━━━━━ TRECHO SELECIONADO ━━━━━

A catástrofe em curso no Rio Grande do Sul é a conjunção de três fatores, e um deles está diretamente ligado à Amazônia. Um grande corredor de umidade desce até o Sul todos os anos, nos chamados rios voadores. Esse grande volume de água é capaz de provocar problemas em algumas cidades, mas não na ordem de grandeza como a que o mundo testemunha agora. O problema é que ela chegou quando uma onda de calor atinge as regiões Sudeste e Centro-Oeste desde o fim de abril, criando um bloqueio atmosférico que impede que frentes frias avancem, como seria esperado. Uma corrente intensa de vento agindo sobre o Estado gaúcho potencializou para que o tempo ficasse instável – chovendo por dias seguidos e inundando as bacias do Taquari, Jacuí e Caí, além dos rios Pardo, dos Sinos e Guaíba.
ESG e greenwashing
Para Paulo Artaxo, não há a menor dúvida de que as empresas de mineração e das grandes indústrias de transporte são diretamente responsáveis pelas mudanças climáticas, algo que deve ser estendido também ao setor do agronegócio. Mas no mundo corporativo todas estão fazendo o “dever de casa”.
“Na maioria dos casos, as chamadas estratégias ESG (da sigla, em inglês, para as palavras “ambiente”, “social” e “governança”) usadas por essas empresas são basicamente o que a gente chama de ‘greenwashing’, que é essencialmente uma forma de tentar melhorar a sua imagem sem que isto efetivamente contribua para a redução de emissões de gases de efeito estufa ou contribua por um maior efeito social positivo”, afirma o cientista.
Empresas têm se apressado em adotar a sigla ESG, a despeito de suas condutas de preservação ambiental não serem observadas, afirma o pesquisador. Ou seja, há muitas contradições entre o discurso e a prática. Na Amazônia, o interesse econômico gira em torno da implementação de atividades de mineração, da expansão da monocultura e da criação de gado. A exploração de gás e petróleo, por exemplo, avança no Campo do Azulão com apoio de políticos e empresários. O empreendimento, situado no município de Silves, no Amazonas, ameaça a vida do povo Mura naquele território. A Eneva, empresa à frente das atividades no Campo do Azulão, advoga o uso de ESG em suas ações.

━━━━━

TAREFA A: Quais linhas dos registros contêm a palavra "will"? Extraia todas, levando em conta maiúsculas e minúsculas.

━━━━━ MATERIAL DA TAREFA ━━━━━

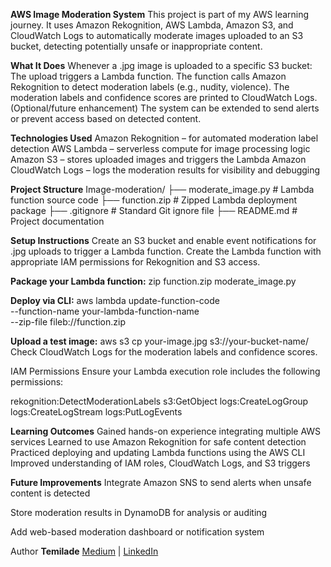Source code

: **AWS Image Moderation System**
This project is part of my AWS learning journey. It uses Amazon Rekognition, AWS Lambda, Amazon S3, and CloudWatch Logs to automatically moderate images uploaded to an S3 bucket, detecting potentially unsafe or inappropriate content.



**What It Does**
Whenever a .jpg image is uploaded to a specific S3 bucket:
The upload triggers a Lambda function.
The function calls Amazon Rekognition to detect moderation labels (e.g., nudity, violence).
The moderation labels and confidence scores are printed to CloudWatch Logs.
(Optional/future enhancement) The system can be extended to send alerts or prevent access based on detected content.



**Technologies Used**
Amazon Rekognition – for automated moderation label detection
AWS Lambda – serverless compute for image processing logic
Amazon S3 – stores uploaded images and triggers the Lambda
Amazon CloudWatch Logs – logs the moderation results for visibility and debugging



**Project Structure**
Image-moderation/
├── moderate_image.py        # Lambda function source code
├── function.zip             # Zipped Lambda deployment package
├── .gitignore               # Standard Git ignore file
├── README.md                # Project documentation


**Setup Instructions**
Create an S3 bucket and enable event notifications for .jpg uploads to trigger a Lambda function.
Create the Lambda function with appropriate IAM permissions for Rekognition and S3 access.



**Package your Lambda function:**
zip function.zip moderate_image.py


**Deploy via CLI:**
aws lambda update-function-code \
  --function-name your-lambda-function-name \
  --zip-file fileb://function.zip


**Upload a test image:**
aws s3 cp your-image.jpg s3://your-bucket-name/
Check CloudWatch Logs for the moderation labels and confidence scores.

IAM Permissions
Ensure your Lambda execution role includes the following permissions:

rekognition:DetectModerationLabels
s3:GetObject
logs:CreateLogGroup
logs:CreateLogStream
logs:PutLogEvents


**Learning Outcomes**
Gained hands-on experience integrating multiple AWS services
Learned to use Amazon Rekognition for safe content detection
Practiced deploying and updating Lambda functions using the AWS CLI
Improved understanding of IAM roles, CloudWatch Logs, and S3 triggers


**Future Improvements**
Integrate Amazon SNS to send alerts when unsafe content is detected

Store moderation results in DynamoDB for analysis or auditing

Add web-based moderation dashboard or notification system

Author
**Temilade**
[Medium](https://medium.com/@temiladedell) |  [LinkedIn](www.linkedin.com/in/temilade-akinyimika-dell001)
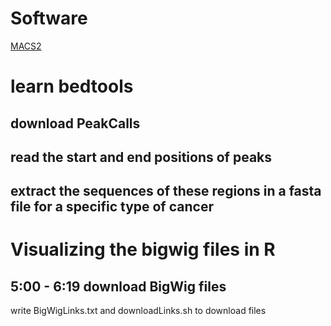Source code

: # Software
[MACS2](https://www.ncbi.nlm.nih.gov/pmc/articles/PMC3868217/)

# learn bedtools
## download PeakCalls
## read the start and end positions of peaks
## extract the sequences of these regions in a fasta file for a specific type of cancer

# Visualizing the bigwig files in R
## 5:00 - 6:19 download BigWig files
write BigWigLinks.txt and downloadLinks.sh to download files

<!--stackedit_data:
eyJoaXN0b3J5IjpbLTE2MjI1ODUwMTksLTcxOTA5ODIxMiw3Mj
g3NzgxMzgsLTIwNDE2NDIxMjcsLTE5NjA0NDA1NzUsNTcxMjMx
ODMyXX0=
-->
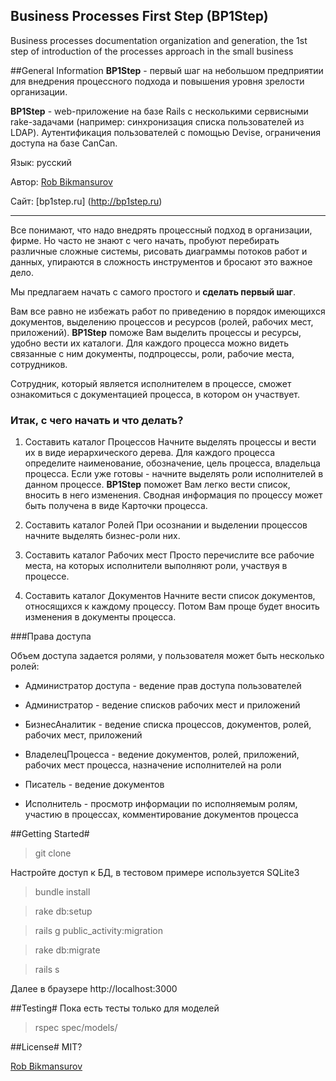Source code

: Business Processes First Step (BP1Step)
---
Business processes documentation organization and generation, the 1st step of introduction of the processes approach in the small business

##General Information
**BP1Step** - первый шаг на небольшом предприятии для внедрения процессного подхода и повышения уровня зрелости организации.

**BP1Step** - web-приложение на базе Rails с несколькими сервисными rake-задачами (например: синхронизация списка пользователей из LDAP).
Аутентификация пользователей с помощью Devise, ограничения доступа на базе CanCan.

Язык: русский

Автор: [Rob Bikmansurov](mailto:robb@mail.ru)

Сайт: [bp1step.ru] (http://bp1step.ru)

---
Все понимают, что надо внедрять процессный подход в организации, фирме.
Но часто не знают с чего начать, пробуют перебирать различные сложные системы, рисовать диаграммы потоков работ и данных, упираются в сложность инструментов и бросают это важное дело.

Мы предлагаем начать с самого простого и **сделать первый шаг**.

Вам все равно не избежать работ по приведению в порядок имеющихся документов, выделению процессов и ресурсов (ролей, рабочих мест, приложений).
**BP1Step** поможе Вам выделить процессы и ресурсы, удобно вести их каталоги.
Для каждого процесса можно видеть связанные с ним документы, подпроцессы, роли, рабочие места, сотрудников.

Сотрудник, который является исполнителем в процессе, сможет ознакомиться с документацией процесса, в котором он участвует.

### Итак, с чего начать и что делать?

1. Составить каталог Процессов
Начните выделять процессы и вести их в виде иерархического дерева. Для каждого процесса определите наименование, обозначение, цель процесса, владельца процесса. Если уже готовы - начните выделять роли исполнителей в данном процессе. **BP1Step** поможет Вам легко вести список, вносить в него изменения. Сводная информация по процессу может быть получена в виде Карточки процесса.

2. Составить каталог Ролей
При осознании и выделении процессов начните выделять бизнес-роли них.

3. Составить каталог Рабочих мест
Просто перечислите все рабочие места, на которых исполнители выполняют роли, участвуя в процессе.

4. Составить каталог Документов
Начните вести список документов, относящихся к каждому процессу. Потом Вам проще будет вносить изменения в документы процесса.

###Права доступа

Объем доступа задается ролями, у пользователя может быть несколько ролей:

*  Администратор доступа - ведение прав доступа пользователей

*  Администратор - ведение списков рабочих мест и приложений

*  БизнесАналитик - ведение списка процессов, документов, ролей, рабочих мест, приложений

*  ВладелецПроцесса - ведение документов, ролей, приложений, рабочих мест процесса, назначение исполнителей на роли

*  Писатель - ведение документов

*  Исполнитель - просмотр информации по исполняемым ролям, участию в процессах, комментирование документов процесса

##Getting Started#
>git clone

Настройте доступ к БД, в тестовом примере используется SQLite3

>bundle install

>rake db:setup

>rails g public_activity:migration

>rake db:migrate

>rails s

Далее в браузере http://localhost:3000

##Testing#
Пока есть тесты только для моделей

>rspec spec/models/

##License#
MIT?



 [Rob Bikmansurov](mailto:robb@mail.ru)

━━━━━
━━━━━ MATERIAL DA TAREFA ━━━━━

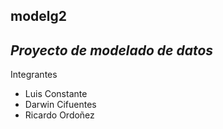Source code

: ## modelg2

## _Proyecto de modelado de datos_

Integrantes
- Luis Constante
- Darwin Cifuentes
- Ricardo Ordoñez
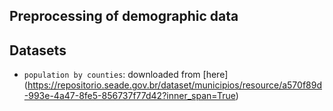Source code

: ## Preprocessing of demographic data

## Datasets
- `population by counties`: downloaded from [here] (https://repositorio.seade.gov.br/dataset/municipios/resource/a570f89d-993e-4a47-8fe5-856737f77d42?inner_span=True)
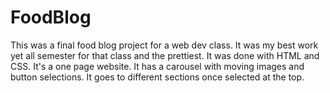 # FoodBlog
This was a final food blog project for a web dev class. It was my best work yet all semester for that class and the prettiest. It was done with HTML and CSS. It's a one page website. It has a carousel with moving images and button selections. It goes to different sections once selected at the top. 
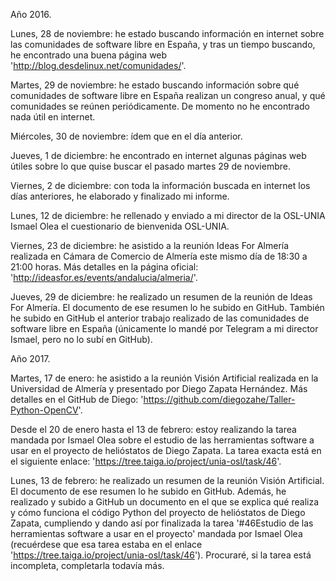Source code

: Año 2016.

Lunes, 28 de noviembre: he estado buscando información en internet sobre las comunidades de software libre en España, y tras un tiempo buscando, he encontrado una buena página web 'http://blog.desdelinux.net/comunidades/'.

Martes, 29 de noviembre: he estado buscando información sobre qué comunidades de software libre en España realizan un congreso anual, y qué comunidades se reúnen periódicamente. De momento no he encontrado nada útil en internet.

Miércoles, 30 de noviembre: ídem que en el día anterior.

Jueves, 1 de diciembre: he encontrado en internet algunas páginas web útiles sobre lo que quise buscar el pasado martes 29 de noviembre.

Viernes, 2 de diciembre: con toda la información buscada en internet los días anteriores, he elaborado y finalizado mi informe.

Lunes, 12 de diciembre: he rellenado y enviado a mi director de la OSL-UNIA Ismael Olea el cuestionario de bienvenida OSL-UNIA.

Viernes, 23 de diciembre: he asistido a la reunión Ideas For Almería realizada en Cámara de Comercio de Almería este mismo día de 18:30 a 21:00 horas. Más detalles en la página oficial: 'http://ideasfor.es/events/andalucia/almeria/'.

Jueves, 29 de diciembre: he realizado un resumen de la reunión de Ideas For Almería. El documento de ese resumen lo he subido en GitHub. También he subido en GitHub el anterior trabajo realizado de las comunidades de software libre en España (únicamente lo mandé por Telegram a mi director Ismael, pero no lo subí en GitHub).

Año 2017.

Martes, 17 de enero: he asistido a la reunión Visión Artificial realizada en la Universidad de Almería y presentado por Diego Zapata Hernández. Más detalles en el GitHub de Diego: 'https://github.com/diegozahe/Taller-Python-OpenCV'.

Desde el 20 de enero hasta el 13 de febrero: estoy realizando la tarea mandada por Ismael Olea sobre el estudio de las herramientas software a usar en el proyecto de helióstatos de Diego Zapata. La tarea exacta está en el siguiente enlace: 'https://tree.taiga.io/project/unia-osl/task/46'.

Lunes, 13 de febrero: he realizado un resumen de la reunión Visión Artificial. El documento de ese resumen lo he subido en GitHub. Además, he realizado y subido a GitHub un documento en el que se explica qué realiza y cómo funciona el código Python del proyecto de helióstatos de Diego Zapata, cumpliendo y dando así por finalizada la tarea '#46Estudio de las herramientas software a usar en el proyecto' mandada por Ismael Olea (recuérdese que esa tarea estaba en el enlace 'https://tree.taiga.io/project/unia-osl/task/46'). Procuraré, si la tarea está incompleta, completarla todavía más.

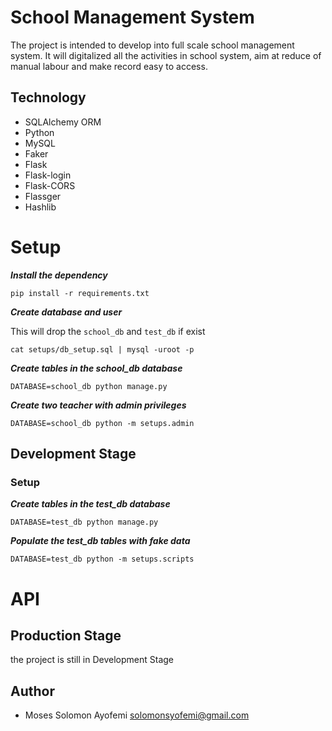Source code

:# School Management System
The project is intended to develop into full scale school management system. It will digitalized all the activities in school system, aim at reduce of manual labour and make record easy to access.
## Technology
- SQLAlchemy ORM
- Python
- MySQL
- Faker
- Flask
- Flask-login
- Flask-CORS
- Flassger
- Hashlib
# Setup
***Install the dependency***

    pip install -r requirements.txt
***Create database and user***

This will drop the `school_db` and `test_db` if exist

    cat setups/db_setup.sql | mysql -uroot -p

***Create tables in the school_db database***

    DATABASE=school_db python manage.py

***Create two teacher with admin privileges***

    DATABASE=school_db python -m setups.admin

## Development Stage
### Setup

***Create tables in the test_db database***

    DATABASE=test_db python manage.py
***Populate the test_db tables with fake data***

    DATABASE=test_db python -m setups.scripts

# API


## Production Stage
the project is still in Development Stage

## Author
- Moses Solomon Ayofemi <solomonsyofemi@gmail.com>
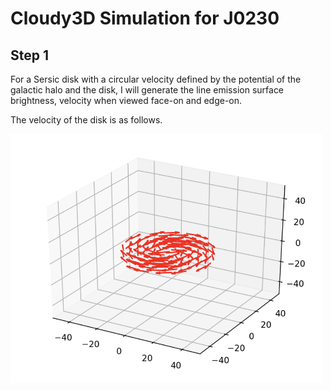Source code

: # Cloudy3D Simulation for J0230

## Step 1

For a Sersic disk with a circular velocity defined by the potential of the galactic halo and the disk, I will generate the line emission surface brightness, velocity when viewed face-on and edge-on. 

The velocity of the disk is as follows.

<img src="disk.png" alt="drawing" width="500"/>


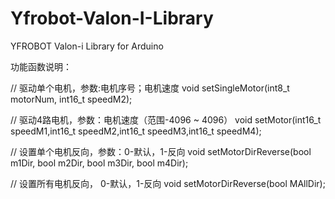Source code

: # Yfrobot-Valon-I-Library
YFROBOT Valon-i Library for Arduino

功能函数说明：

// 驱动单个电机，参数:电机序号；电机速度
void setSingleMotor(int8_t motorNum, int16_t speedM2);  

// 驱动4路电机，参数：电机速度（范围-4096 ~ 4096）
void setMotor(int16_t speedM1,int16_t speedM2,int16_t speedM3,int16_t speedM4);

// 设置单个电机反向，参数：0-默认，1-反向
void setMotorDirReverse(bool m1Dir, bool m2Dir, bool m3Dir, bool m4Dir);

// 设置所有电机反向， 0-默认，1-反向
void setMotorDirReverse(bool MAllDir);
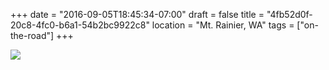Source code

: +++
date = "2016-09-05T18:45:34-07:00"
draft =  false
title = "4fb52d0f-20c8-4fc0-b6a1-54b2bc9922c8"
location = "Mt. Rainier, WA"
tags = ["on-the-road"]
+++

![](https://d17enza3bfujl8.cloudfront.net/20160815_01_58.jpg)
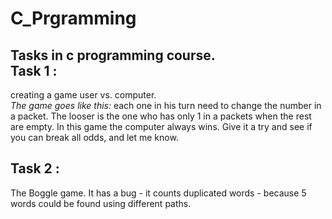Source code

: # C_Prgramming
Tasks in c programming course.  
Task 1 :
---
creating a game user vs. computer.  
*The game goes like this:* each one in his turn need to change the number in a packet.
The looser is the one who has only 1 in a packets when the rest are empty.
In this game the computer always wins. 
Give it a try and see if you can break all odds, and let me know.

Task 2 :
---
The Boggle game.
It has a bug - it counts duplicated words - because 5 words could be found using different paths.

━━━━━

TAREFA B: Segundo o texto sobre a catástrofe no Rio Grande do Sul, por que a umidade dos rios voadores causou desta vez um problema bem maior que o habitual? Responda em uma a três frases.

SOLUÇÃO A:
The project is intended to develop into full scale school management system. It will digitalized all the activities in school system, aim at reduce of manual labour and make record easy to access.
This will drop the `school_db` and `test_db` if exist
For a Sersic disk with a circular velocity defined by the potential of the galactic halo and the disk, I will generate the line emission surface brightness, velocity when viewed face-on and edge-on. 

SOLUÇÃO B: A umidade chegou quando uma onda de calor atingia as regiões Sudeste e Centro-Oeste desde o fim de abril. Essa onda criou um bloqueio atmosférico que impediu o avanço das frentes frias. Além disso, uma corrente intensa de vento sobre o Estado gaúcho deixou o tempo instável, com chuva por dias seguidos que inundou as bacias do Taquari, Jacuí e Caí e os rios Pardo, dos Sinos e Guaíba.